(Stored items)
= = =

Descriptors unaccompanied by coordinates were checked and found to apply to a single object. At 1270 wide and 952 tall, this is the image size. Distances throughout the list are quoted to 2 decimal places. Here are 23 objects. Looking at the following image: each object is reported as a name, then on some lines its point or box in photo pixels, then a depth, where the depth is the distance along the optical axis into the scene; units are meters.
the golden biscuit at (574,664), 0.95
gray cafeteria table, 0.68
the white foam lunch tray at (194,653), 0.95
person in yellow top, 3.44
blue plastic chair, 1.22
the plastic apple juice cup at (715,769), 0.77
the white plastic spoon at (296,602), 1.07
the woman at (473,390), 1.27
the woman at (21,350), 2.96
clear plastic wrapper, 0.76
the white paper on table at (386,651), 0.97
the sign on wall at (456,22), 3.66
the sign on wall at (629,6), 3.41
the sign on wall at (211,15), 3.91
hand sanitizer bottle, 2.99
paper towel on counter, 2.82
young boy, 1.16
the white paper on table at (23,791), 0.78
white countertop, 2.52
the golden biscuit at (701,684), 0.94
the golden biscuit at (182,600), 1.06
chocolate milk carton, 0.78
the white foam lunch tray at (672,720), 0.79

= = =

YOUR OBJECTIVE: Transcribe the data above in its entirety, exactly.

RESPONSE BELOW:
Descriptors unaccompanied by coordinates were checked and found to apply to a single object. At 1270 wide and 952 tall, this is the image size. Distances throughout the list are quoted to 2 decimal places. Here are 23 objects. Looking at the following image: each object is reported as a name, then on some lines its point or box in photo pixels, then a depth, where the depth is the distance along the optical axis into the scene; units are meters.
the golden biscuit at (574,664), 0.95
gray cafeteria table, 0.68
the white foam lunch tray at (194,653), 0.95
person in yellow top, 3.44
blue plastic chair, 1.22
the plastic apple juice cup at (715,769), 0.77
the white plastic spoon at (296,602), 1.07
the woman at (473,390), 1.27
the woman at (21,350), 2.96
clear plastic wrapper, 0.76
the white paper on table at (386,651), 0.97
the sign on wall at (456,22), 3.66
the sign on wall at (629,6), 3.41
the sign on wall at (211,15), 3.91
hand sanitizer bottle, 2.99
paper towel on counter, 2.82
young boy, 1.16
the white paper on table at (23,791), 0.78
white countertop, 2.52
the golden biscuit at (701,684), 0.94
the golden biscuit at (182,600), 1.06
chocolate milk carton, 0.78
the white foam lunch tray at (672,720), 0.79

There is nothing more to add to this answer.